Los Angeles County Sheriff Alex Villanueva promised not to leave "stone" in the ongoing investigation. He said surveillance cameras are being investigated and autopsy will be done in the coming days.

"The shooting is thoroughly investigated," he said on Saturday. "It is a deliberate process that can sometimes be very slow."

Andrew Henay, who runs a shop where race cars are made, said Gardaí was helping with security Thursday night when officers approached. Hanny said he hired Gardado because the business was having trouble with the people labeling the building.

Gardo "was not only a co-worker, he was a good friend," Hanney said. "Imagine it was your friend, your brother ... He is in a bad condition right now, completely in a bad condition."

The boy was a hard worker, ”Hanny said.

Gardo's death occurs at a time of heightened tension between people of color, particularly blacks and Latino, and law enforcement agencies. Villanueva was recently criticized for deputation who was fired for lying or using inappropriate force. The Los Angeles Times has denied publicly publishing malpractice records in the report.

On Saturday, Villanueva acknowledged the friction between her apartment and the residents, but warned that misinformation about Gardado's death was spreading.

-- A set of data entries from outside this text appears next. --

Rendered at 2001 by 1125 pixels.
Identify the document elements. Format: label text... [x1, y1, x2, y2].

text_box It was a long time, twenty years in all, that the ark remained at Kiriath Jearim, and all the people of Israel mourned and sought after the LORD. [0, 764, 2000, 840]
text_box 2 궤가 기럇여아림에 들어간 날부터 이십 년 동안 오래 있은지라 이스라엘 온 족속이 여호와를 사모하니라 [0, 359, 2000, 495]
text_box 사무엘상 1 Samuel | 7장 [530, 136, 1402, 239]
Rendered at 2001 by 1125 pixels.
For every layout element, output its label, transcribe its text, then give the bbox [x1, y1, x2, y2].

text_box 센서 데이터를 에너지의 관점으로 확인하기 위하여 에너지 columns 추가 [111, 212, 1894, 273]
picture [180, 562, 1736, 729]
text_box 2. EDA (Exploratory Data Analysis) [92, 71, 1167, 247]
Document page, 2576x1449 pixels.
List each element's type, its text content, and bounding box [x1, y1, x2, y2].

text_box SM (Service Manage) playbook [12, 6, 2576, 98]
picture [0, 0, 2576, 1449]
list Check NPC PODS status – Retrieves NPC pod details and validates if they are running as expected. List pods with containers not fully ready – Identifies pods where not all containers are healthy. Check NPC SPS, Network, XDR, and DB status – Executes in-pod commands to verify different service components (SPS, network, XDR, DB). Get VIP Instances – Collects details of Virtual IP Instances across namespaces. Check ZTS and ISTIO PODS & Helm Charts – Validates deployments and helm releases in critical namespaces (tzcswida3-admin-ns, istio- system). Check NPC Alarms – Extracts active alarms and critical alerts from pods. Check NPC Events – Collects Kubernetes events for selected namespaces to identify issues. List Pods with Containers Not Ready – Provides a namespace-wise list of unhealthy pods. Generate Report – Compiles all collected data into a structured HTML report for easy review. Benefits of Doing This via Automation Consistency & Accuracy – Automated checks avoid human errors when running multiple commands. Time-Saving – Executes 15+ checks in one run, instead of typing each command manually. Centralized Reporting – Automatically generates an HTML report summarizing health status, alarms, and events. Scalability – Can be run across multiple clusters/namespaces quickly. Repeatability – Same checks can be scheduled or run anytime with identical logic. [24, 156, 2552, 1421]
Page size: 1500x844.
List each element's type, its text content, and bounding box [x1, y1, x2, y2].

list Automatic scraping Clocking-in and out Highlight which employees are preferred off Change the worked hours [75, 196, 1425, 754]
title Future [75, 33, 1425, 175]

"It doesn't serve the family well, it doesn't serve the community well and it just drives this entire cycle of conspiracy," he said. "Those people just have to slow down, stop, until the investigation runs its course."

He invoked rumors that Gardo had been "executed" by the sheriff's "dutyless" and asked for patience as his department's investigation continues.

Referring to the growing anti-police sentiment following the death of George Floyd in Minneapolis police custody, he said, "We cannot portray the entire profession with a broad brush."

"There will be mistakes, bad things that will happen, criminal behavior in every profession, in all walks of life, and we have to hold people accountable when they cross the line," Villanueva said.